═════ THE INPUT ═════

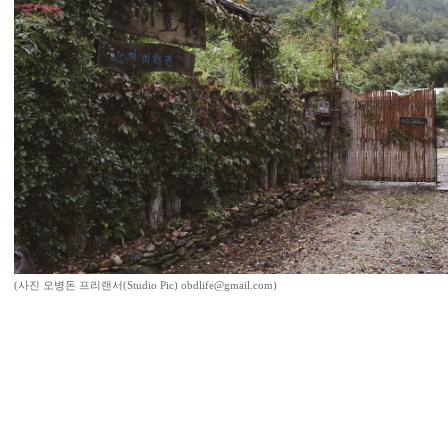
(사진 오병돈 프리랜서(Studio Pic) obdlife@gmail.com)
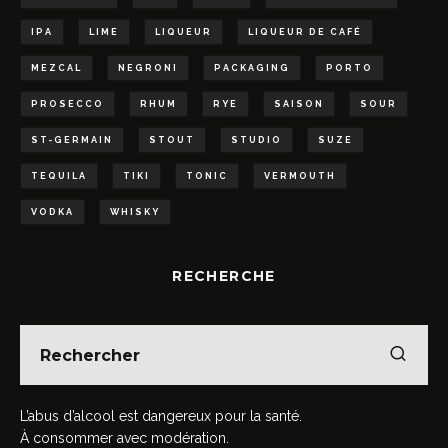
IPA
LIME
LIQUEUR
LIQUEUR DE CAFÉ
MEZCAL
NEGRONI
PACKAGING
PORTO
PROSECCO
RHUM
RYE
SAISON
SOUR
ST-GERMAIN
STOUT
STUDIO
SUZE
TEQUILA
TIKI
TONIC
VERMOUTH
VODKA
WHISKY
RECHERCHE
L’abus d’alcool est dangereux pour la santé.
À consommer avec modération.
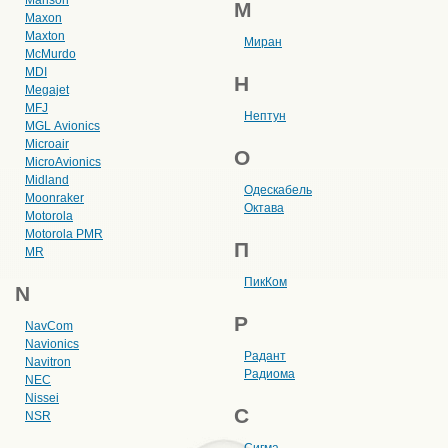
М
Maxon
Maxton
Миран
McMurdo
MDI
Н
Megajet
MFJ
Нептун
MGL Avionics
Microair
О
MicroAvionics
Midland
Одескабель
Moonraker
Октава
Motorola
Motorola PMR
П
MR
ПикКом
N
Р
NavCom
Navionics
Радант
Navitron
Радиома
NEC
Nissei
С
NSR
Сигма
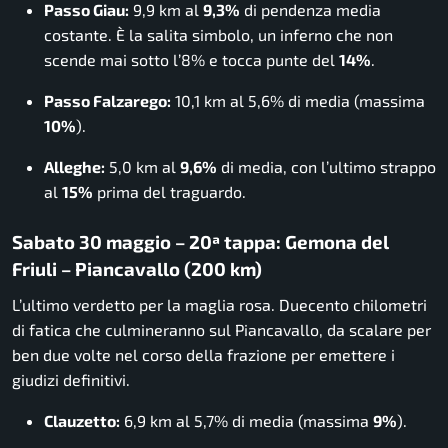
Passo Giau:
9,9 km al
9,3%
di pendenza media
costante. È la salita simbolo, un inferno che non
scende mai sotto l’8% e tocca punte del
14%
.
Passo Falzarego:
10,1 km al 5,6% di media (massima
10%
).
Alleghe:
5,0 km al
9,6%
di media, con l’ultimo strappo
al
15%
prima del traguardo.
Sabato 30 maggio – 20ª tappa: Gemona del
Friuli – Piancavallo (200 km)
L’ultimo verdetto per la maglia rosa. Duecento chilometri
di fatica che culmineranno sul Piancavallo, da scalare per
ben due volte nel corso della frazione per emettere i
giudizi definitivi.
Clauzetto:
6,9 km al 5,7% di media (massima
9%
).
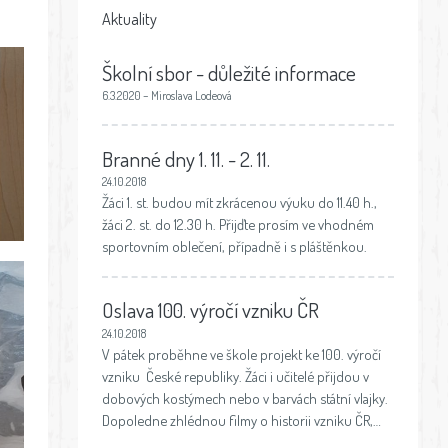
Aktuality
Školní sbor - důležité informace
6.3.2020 – Miroslava Lodeová
Branné dny 1. 11. - 2. 11.
24.10.2018
Žáci 1. st. budou mít zkrácenou výuku do 11.40 h.,
žáci 2. st. do 12.30 h. Přijďte prosím ve vhodném
sportovním oblečení, případně i s pláštěnkou.
Oslava 100. výročí vzniku ČR
24.10.2018
V pátek proběhne ve škole projekt ke 100. výročí
vzniku České republiky. Žáci i učitelé přijdou v
dobových kostýmech nebo v barvách státní vlajky.
Dopoledne zhlédnou filmy o historii vzniku ČR,…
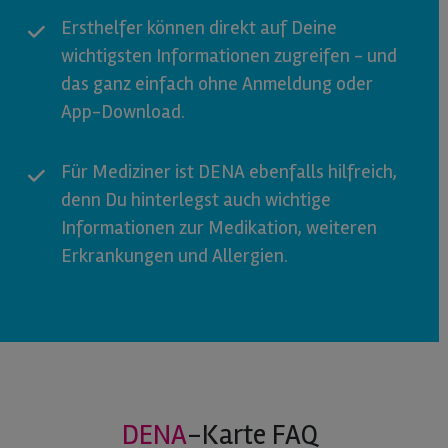
Ersthelfer können direkt auf Deine
wichtigsten Informationen zugreifen - und
das ganz einfach ohne Anmeldung oder
App-Download.
Für Mediziner ist DENA ebenfalls hilfreich,
denn Du hinterlegst auch wichtige
Informationen zur Medikation, weiteren
Erkrankungen und Allergien.
DENA
-Karte FAQ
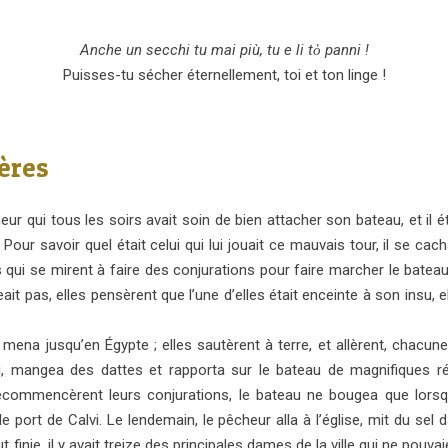
Anche un secchi tu mai più, tu e li tὁ panni !
Puisses-tu sécher éternellement, toi et ton linge !
ières
ur qui tous les soirs avait soin de bien attacher son bateau, et il ét
e. Pour savoir quel était celui qui lui jouait ce mauvais tour, il se c
tes qui se mirent à faire des conjurations pour faire marcher le batea
geait pas, elles pensèrent que l’une d’elles était enceinte à son insu
les mena jusqu’en Égypte ; elles sautèrent à terre, et allèrent, chacu
, mangea des dattes et rapporta sur le bateau de magnifiques ré
 recommencèrent leurs conjurations, le bateau ne bougea que lors
 le port de Calvi. Le lendemain, le pêcheur alla à l’église, mit du sel
inie, il y avait treize des principales dames de la ville qui ne pouvaien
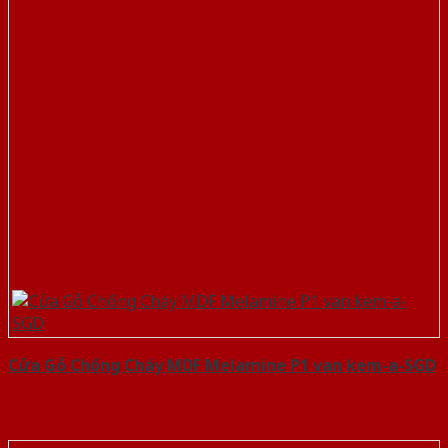
Cửa Gỗ Chống Cháy MDF Melamine P1 van kem-a-SGD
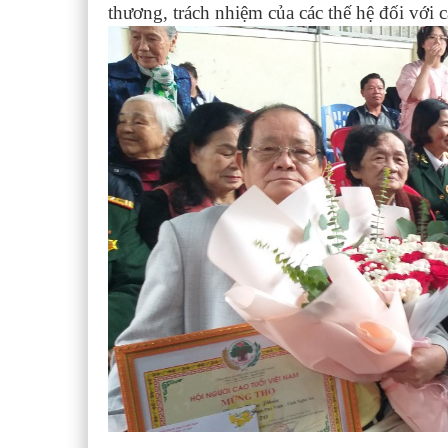
thương, trách nhiệm của các thế hệ đối với 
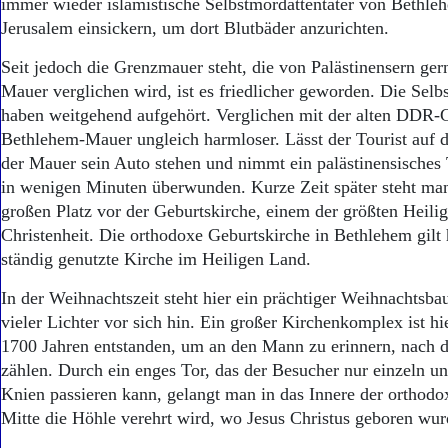
immer wieder islamistische Selbstmordattentäter von Bethle
Jerusalem einsickern, um dort Blutbäder anzurichten.
Seit jedoch die Grenzmauer steht, die von Palästinensern ger
Mauer verglichen wird, ist es friedlicher geworden. Die Selb
haben weitgehend aufgehört. Verglichen mit der alten DDR-G
Bethlehem-Mauer ungleich harmloser. Lässt der Tourist auf 
der Mauer sein Auto stehen und nimmt ein palästinensisches T
in wenigen Minuten überwunden. Kurze Zeit später steht ma
großen Platz vor der Geburtskirche, einem der größten Heili
Christenheit. Die orthodoxe Geburtskirche in Bethlehem gilt h
ständig genutzte Kirche im Heiligen Land.
In der Weihnachtszeit steht hier ein prächtiger Weihnachtsba
vieler Lichter vor sich hin. Ein großer Kirchenkomplex ist hie
1700 Jahren entstanden, um an den Mann zu erinnern, nach 
zählen. Durch ein enges Tor, das der Besucher nur einzeln u
Knien passieren kann, gelangt man in das Innere der orthodo
Mitte die Höhle verehrt wird, wo Jesus Christus geboren wur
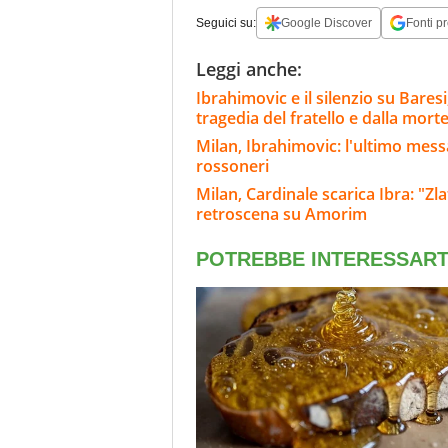
Seguici su:
Google Discover
Fonti pr
Leggi anche:
Ibrahimovic e il silenzio su Bares
tragedia del fratello e dalla morte
Milan, Ibrahimovic: l'ultimo messag
rossoneri
Milan, Cardinale scarica Ibra: "Zla
retroscena su Amorim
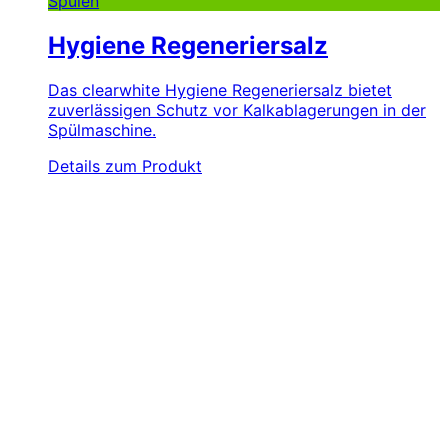
Spülen
Hygiene Regeneriersalz
Das clearwhite Hygiene Regeneriersalz bietet
zuverlässigen Schutz vor Kalkablagerungen in der
Spülmaschine.
Details zum Produkt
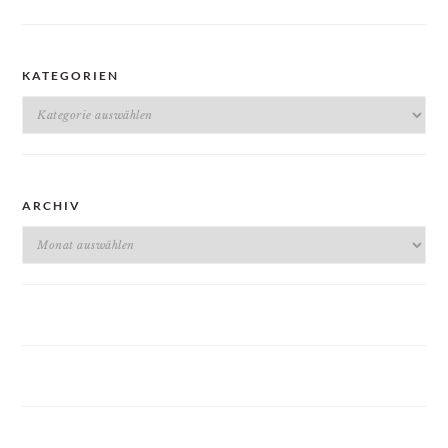
KATEGORIEN
Kategorien
ARCHIV
Archiv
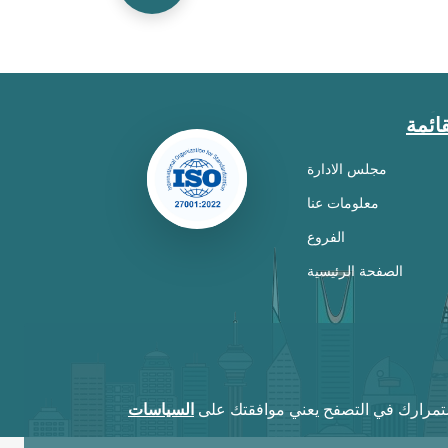
قائمة
مجلس الادارة
معلومات عنا
الفروع
الصفحة الرئيسية
ستمرارك في التصفح يعني موافقتك على
السياسات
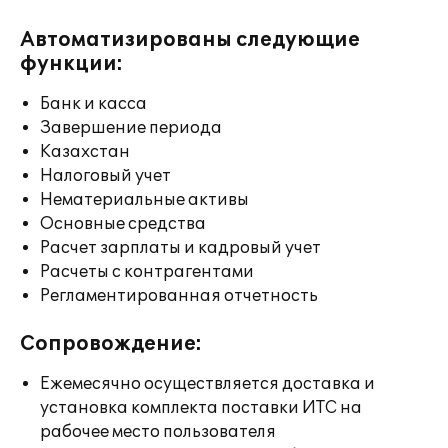
Автоматизированы следующие
функции:
Банк и касса
Завершение периода
Казахстан
Налоговый учет
Нематериальные активы
Основные средства
Расчет зарплаты и кадровый учет
Расчеты с контрагентами
Регламентированная отчетность
Сопровождение:
Ежемесячно осуществляется доставка и
установка комплекта поставки ИТС на
рабочее место пользователя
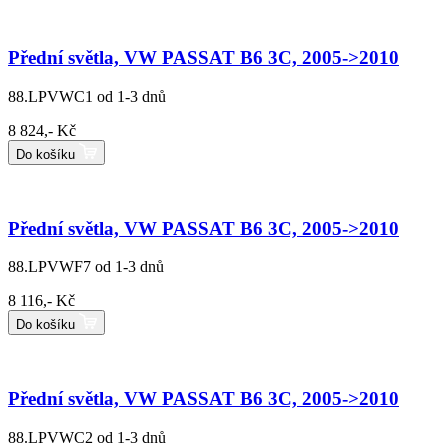
Přední světla, VW PASSAT B6 3C, 2005->2010
88.LPVWC1
od 1-3 dnů
8 824,- Kč
Do košíku
Přední světla, VW PASSAT B6 3C, 2005->2010
88.LPVWF7
od 1-3 dnů
8 116,- Kč
Do košíku
Přední světla, VW PASSAT B6 3C, 2005->2010
88.LPVWC2
od 1-3 dnů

═════

**WORK ITEM:** The lines to copy exactly start with the line above that has "L’abus d’alcool est dangereux pour la santé." and go on through the line that has "Ersthelfer können direkt auf Deine"; please include both, add nothing else, and omit the pictures.

**ANSWER TO THE EXERCISE:**
L’abus d’alcool est dangereux pour la santé.
À consommer avec modération.
М
Maxon
Maxton
Миран
McMurdo
MDI
Н
Megajet
MFJ
Нептун
MGL Avionics
Microair
О
MicroAvionics
Midland
Одескабель
Moonraker
Октава
Motorola
Motorola PMR
П
MR
ПикКом
N
Р
NavCom
Navionics
Радант
Navitron
Радиома
NEC
Nissei
С
NSR
Сигма
Passo Giau:
9,9 km al
9,3%
di pendenza media
costante. È la salita simbolo, un inferno che non
scende mai sotto l’8% e tocca punte del
14%
.
Passo Falzarego:
10,1 km al 5,6% di media (massima
10%
).
Alleghe:
5,0 km al
9,6%
di media, con l’ultimo strappo
al
15%
prima del traguardo.
Sabato 30 maggio – 20ª tappa: Gemona del
Friuli – Piancavallo (200 km)
L’ultimo verdetto per la maglia rosa. Duecento chilometri
di fatica che culmineranno sul Piancavallo, da scalare per
ben due volte nel corso della frazione per emettere i
giudizi definitivi.
Clauzetto:
6,9 km al 5,7% di media (massima
9%
).
Aktuality
Školní sbor - důležité informace
6.3.2020 – Miroslava Lodeová
Branné dny 1. 11. - 2. 11.
24.10.2018
Žáci 1. st. budou mít zkrácenou výuku do 11.40 h.,
žáci 2. st. do 12.30 h. Přijďte prosím ve vhodném
sportovním oblečení, případně i s pláštěnkou.
Oslava 100. výročí vzniku ČR
24.10.2018
V pátek proběhne ve škole projekt ke 100. výročí
vzniku České republiky. Žáci i učitelé přijdou v
dobových kostýmech nebo v barvách státní vlajky.
Dopoledne zhlédnou filmy o historii vzniku ČR,…
Ersthelfer können direkt auf Deine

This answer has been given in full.